Department of Communication

Magazine Story
FOR IMMEDIATE RELEASE Contact: Stephen Carpenter, Ad/PR Student
November 6, 2013 ETSU Department of Communication
423-202-1218
carpenters@goldmail.etsu.edu

Storytelling and the Department of Communication: A Perfect Fit

East Tennessee State University is known for many things, including the Quillen College of Medicine, its
success in basketball and its beautiful location. But one of the most unique things ETSU has to offer is a
master’s degree program in storytelling — the only one of its kind in the United States.

Now, the storytelling program is making the move from the College of Education to the Department of
Communication. It’s a fitting home for a discipline whose focus is carrying on the tradition of narrative
through spoken word.

Dr. Joseph Sobol, assistant professor and coordinator of the storytelling program since 2000, said that
the move has been a long time coming.

Dr.
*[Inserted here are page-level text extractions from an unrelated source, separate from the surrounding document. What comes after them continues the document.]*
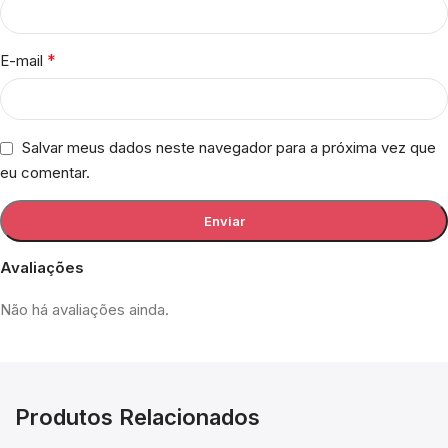
*
E-mail
Salvar meus dados neste navegador para a próxima vez que
eu comentar.
Avaliações
Não há avaliações ainda.
Produtos Relacionados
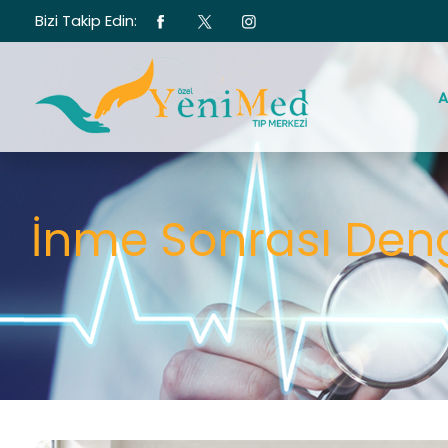
Bizi Takip Edin:
A
İnme Sonrası Deng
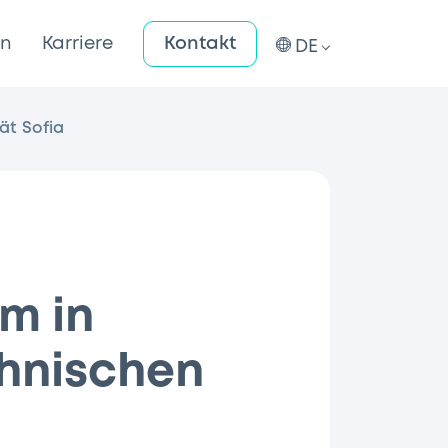
en
Karriere
Kontakt
DE
ät Sofia
m in
hnischen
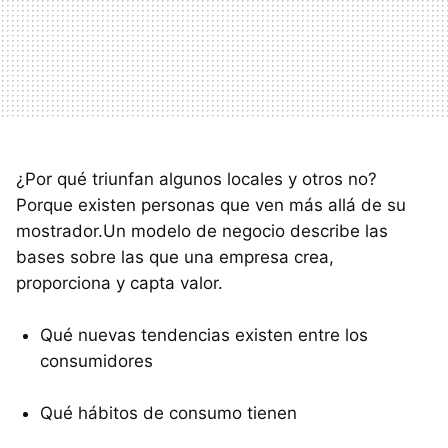
¿Por qué triunfan algunos locales y otros no?
Porque existen personas que ven más allá de su
mostrador.Un modelo de negocio describe las
bases sobre las que una empresa crea,
proporciona y capta valor.
Qué nuevas tendencias existen entre los
consumidores
Qué hábitos de consumo tienen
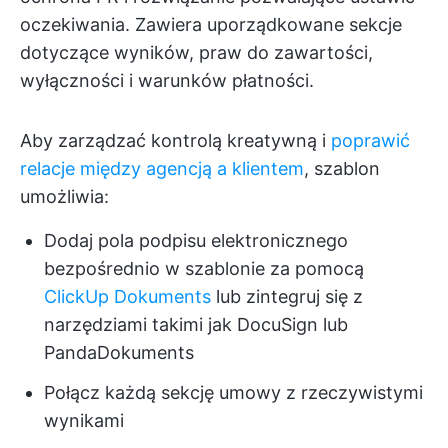
oczekiwania. Zawiera uporządkowane sekcje
dotyczące wyników, praw do zawartości,
wyłączności i warunków płatności.
Aby zarządzać kontrolą kreatywną i
poprawić
relacje między agencją a klientem
, szablon
umożliwia:
Dodaj pola podpisu elektronicznego
bezpośrednio w szablonie za pomocą
ClickUp Dokuments
lub zintegruj się z
narzędziami takimi jak DocuSign lub
PandaDokuments
Połącz każdą sekcję umowy z rzeczywistymi
wynikami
Sobol began working with Pat Cronin to coordinate a move that would line up the program closer
to the Division of Theater and Dance around seven years ago. The process was a long and slow one, but
last year, the move to the Department of Communication began.

The move came at an opportune time as well. “With the College of Education reading program having
to line up more with “No Child Left Behind” and the “Race to the Top,” we really didn’t fit in well with
the direction they were going,” Dr. Sobol said.

The first step in the move was the establishment of the new storytelling minor. The new
undergraduate minor program, which began in the 2013–2014 academic year, is the first area of the
storytelling program to be coordinated within the Department of Communication.

Dr. Sobol said the master’s program should be moving to the department in the fall semester of 2014,
which was even faster than he had anticipated.
The storytelling program began in the late 1980s under original director Dr. Flora Joy. The program was
held mostly in the summer, and many prominent storytellers have taught in the program due to its
close ties with Jonesborough’s National Storytelling Festival.

In 2000, Dr. Sobol took over the storytelling program following the retirement of Dr. Joy and began
looking for ways to expand beyond the summer program. The undergraduate minor and the move to
the new department are two more steps in that expansion.

The program attracts people from many different backgrounds, and many of the program’s students
come from vastly different backgrounds ranging from anthropology to children’s ministry.
Dr. Sobol points out that storytelling links all disciplines at the university. “Narrative structure is
important,” he said. “It’s one of the ways people think, really.”

This one-of-a-kind program will be a perfect addition to the Department of Communication, since
storytelling is at the heart of communication.